_TEXTAUSZUG_:
= = = =

Ein gewisses Konfliktpotenzial gibt es mit aktuellen Nutzergruppen und Nutzungen wie Familiengärten, Hündeler, Hornusser, Pferdesport etc. die aufgrund ihres jahrelangen Engagements und der Tatsache, dass kaum andere Interessen angemeldet wurden, eine Art exklusives Gewohnheitsrecht ableiten, das mit den neuen Gestaltungswünschen sorgfältig abgeglichen werden muss.

Der Wunsch von YB nach Trainingsfeldern ist dagegen ein Bedürfnis, das nach Auffassung der IGA nicht in diese neu gewonnene Gestaltungsfreiheit auf der Kleinen Allmend passt. Eben hat ja die Stadt die geplanten Sportfelder als nicht ökokompatibel (Beleuchtung, Drainage, Ballfänge, WC etc. etc.) verworfen und es wären sicher unerwünschte Zusatzbauten und erneute Parkierungsprobleme zu erwarten.

Nutzung grosse Allmend

Insbesondere die freie Nutzung der grossen Allmend wird von allen Seiten massiv eingeschränkt. Es sind nicht nur die Sportaktivitäten, die vermehrt auch nur den entsprechenden Vereinsmitgliedern zugänglich sind, sondern auch die immer grösser werdenden Events und die Expansion des Messebetriebs. Es ist nachvollziehbar, dass sich die Stadt Bern hier in einer grossen Konkurrenz mit anderen Städten sieht. Trotzdem sollten gewisse minimale Forderungen aus Sicht der IGA formuliert und eingehalten werden.

= = = =

_Seitenbilder und extrahierter Text_:
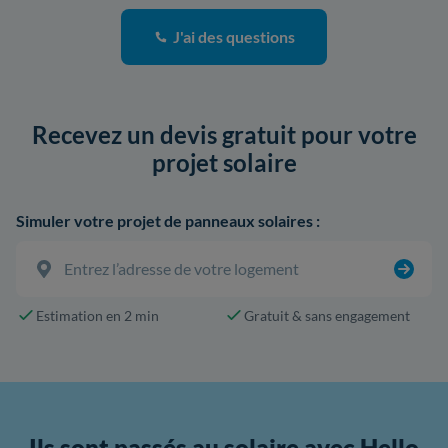
J'ai des questions
Recevez un devis gratuit pour votre
projet solaire
Simuler votre projet de panneaux solaires :
Estimation en 2 min
Gratuit & sans engagement
Ils sont passés au solaire avec Hello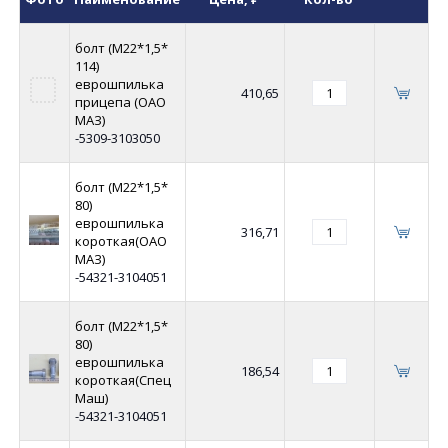
болт (М22*1,5*
114)
еврошпилька
410,65
прицепа (ОАО
МАЗ)
-5309-3103050
болт (М22*1,5*
80)
еврошпилька
316,71
короткая(ОАО
МАЗ)
-54321-3104051
болт (М22*1,5*
80)
еврошпилька
186,54
короткая(Спец
Маш)
-54321-3104051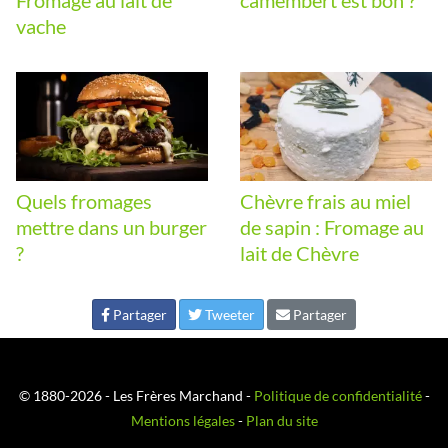
Fromage au lait de
camembert est bon ?
vache
Quels fromages
Chèvre frais au miel
mettre dans un burger
de sapin : Fromage au
?
lait de Chèvre
Partager
Tweeter
Partager
© 1880-2026 - Les Frères Marchand -
Politique de confidentialité
-
Mentions légales
-
Plan du site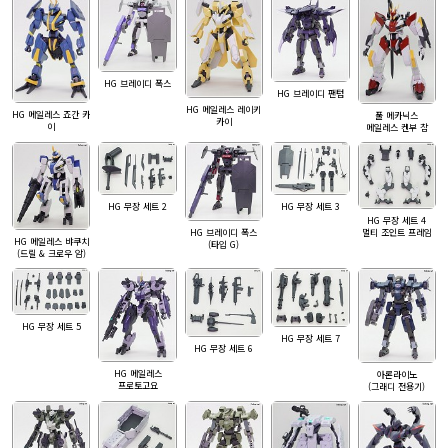
HG 브레이디 폭스
HG 브레이디 팬텀
HG 메일레스 레이키
HG 메일레스 죠간 카
풀 메카닉스
카이
이
메일레스 켄부 참
HG 무장 세트 2
HG 무장 세트 3
HG 무장 세트 4
멀티 조인트 프레임
HG 브레이디 폭스
HG 메일레스 뱌쿠치
(타입 G)
(드릴 & 크로우 암)
HG 무장 세트 5
HG 무장 세트 7
HG 무장 세트 6
HG 메일레스
아론라이노
프로토고요
(그래디 전용기)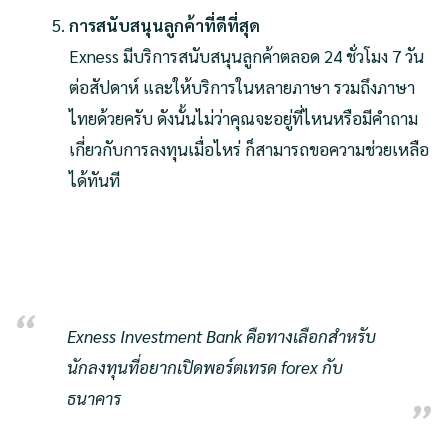
การสนับสนุนลูกค้าที่ดีที่สุด
Exness มีบริการสนับสนุนลูกค้าตลอด 24 ชั่วโมง 7 วัน
ต่อสัปดาห์ และให้บริการในหลายภาษา รวมถึงภาษา
ไทยด้วยครับ ดังนั้นไม่ว่าคุณจะอยู่ที่ไหนหรือมีคำถาม
เกี่ยวกับการลงทุนเมื่อไหร่ ก็สามารถขอความช่วยเหลือ
ได้ทันที
Exness Investment Bank คือทางเลือกสำหรับ
นักลงทุนที่อยากเปิดพอร์ตเทรด forex กับ
ธนาคาร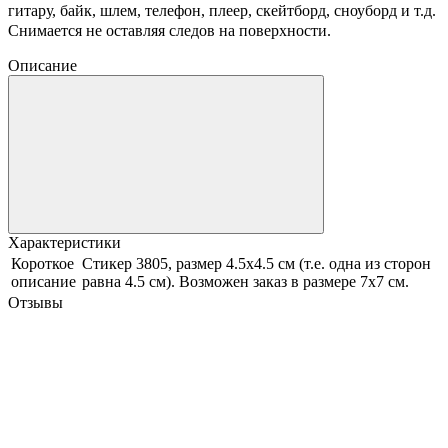
гитару, байк, шлем, телефон, плеер, скейтборд, сноуборд и т.д.
Снимается не оставляя следов на поверхности.
Описание
Характеристики
Короткое
Стикер 3805, размер 4.5х4.5 см (т.е. одна из сторон
описание
равна 4.5 см). Возможен заказ в размере 7х7 см.
Отзывы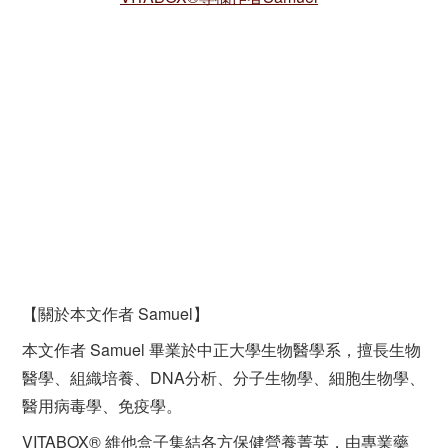
【關於本文作者 Samuel】
本文作者 Samuel 畢業於中正大學生物醫學系，擅長生物
醫學、組織培養、DNA分析、分子生物學、細胞生物學、
醫用病毒學、免疫學。
VITABOX® 維他盒子集結各方保健營養菁英，由專業藥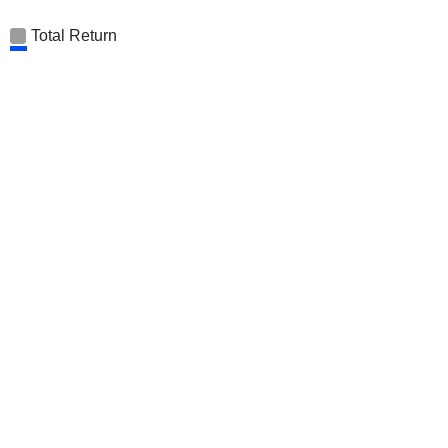
Total Return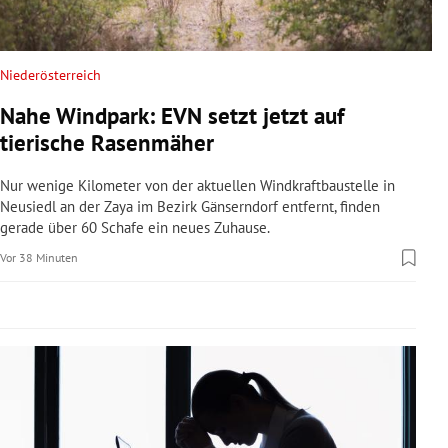
rreich Untermenü
rt Untermenü
Niederösterreich
Nahe Windpark: EVN setzt jetzt auf
schaft Untermenü
tierische Rasenmäher
s Untermenü
Nur wenige Kilometer von der aktuellen Windkraftbaustelle in
Neusiedl an der Zaya im Bezirk Gänserndorf entfernt, finden
zeit Untermenü
gerade über 60 Schafe ein neues Zuhause.
Vor 38 Minuten
undheit Untermenü
tur Untermenü
nung Untermenü
lität Untermenü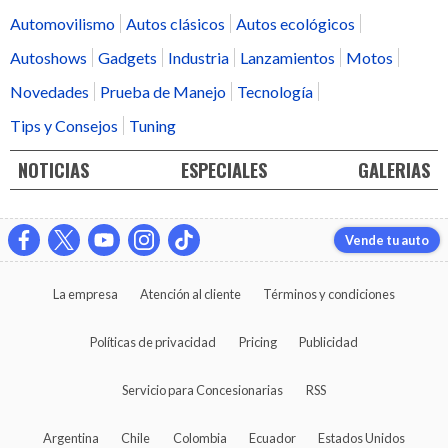
Automovilismo
Autos clásicos
Autos ecológicos
Autoshows
Gadgets
Industria
Lanzamientos
Motos
Novedades
Prueba de Manejo
Tecnología
Tips y Consejos
Tuning
NOTICIAS
ESPECIALES
GALERIAS
Vende tu auto
La empresa
Atención al cliente
Términos y condiciones
Políticas de privacidad
Pricing
Publicidad
Servicio para Concesionarias
RSS
Argentina
Chile
Colombia
Ecuador
Estados Unidos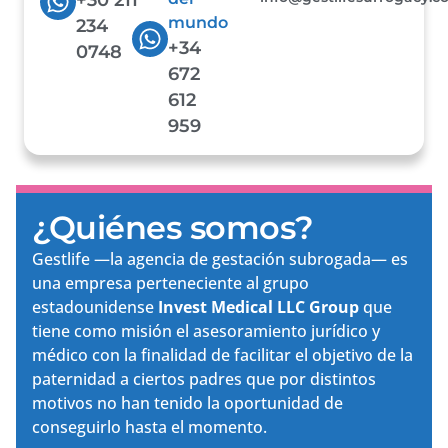
mundo
234
+34
0748
672
612
959
¿Quiénes somos?
Gestlife —la agencia de gestación subrogada— es
una empresa perteneciente al grupo
estadounidense
Invest Medical LLC Group
que
tiene como misión el asesoramiento jurídico y
médico con la finalidad de facilitar el objetivo de la
paternidad a ciertos padres que por distintos
motivos no han tenido la oportunidad de
conseguirlo hasta el momento.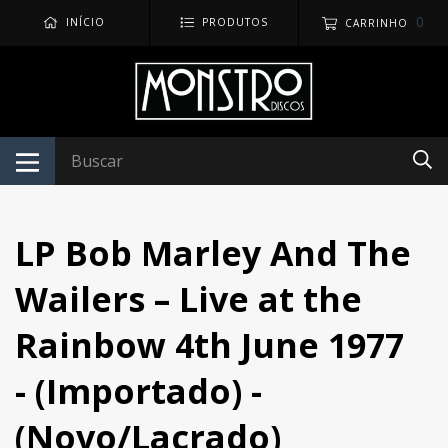
0
INÍCIO
PRODUTOS
CARRINHO
LP Bob Marley And The
Wailers – Live at the
Rainbow 4th June 1977
- (Importado) -
(Novo/Lacrado)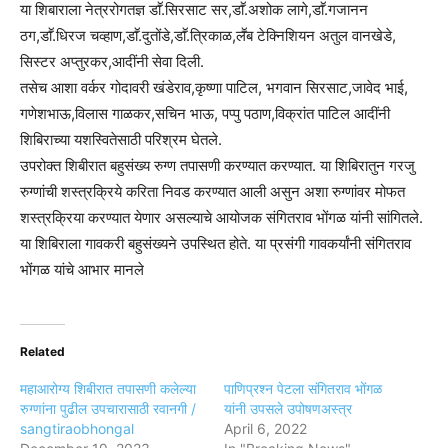
या शिबाराला नेत्ररोगतज्ञ डाॕ.सिरसाट सर,डाॕ.अशोक लागे,डाॕ.गजानन
ठग,डाॕ.धिरज चव्हाण,डाॕ.दुतोंडे,डाॕ.त्रिकाळ,लॕब टेक्निशियन अतुल वानखेडे,
सिस्टर अप्तुरकर,आदींनी सेवा दिली.
तसेच आशा वर्कर गोदावरी खंडेराव,कृष्णा पाटिल, भगवान सिरसाट,जावेद भाई,
गणेशभाऊ,विलास गाळकर,सचिन भाऊ, पप्पु पठाण,विक्रांत पाटिल आदींनी
शिबिराच्या यशस्वितेसाठी परिश्रम घेतले.
उपरोक्त शिबीरात बहुसंख्य रुग्ण तपासणी करण्यात करण्यात. या शिबिरातुन गरजु
रुग्णांची शस्त्रक्रिये करिता निवड करण्यात आली असुन अशा रुग्णांवर मोफत
शस्त्रक्रिया करण्यात येणार असल्याचे आयोजक संगितराव भोंगळ यांनी सांगितले.
या शिबिराला गावकरी बहुसंख्यने उपस्थित होते. या प्रसंगी गावकर्यांनी संगितराव
भोंगळ यांचे आभार मानले
Related
महाआरोग्य शिबीरात तपासणी कलेल्या
पाणिप्रश्न पेटला संगितराव भोंगळ
रुग्णांना पुढील उपचारासाठी रवानगी /
यांनी उपसले उपोषणअस्त्र
sangtiraobhongal
April 6, 2022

= = = =

_ARBEITSAUFTRAG 1_: Gib aus dem Textauszug zur Allmend den Abschnitt wortgetreu wieder, der mit den Worten „Nutzung grosse Allmend“ beginnt und mit „und eingehalten werden.“ schließt.
_ARBEITSAUFTRAG 2_: Beantworte anhand des Textauszugs zur Allmend, was die Stadt als nicht ökokompatibel verworfen hat.

_ÜBUNGSERGEBNIS 1_:
Nutzung grosse Allmend

Insbesondere die freie Nutzung der grossen Allmend wird von allen Seiten massiv eingeschränkt. Es sind nicht nur die Sportaktivitäten, die vermehrt auch nur den entsprechenden Vereinsmitgliedern zugänglich sind, sondern auch die immer grösser werdenden Events und die Expansion des Messebetriebs. Es ist nachvollziehbar, dass sich die Stadt Bern hier in einer grossen Konkurrenz mit anderen Städten sieht. Trotzdem sollten gewisse minimale Forderungen aus Sicht der IGA formuliert und eingehalten werden.

_ÜBUNGSERGEBNIS 2_: Die Stadt hat die geplanten Sportfelder als nicht ökokompatibel verworfen.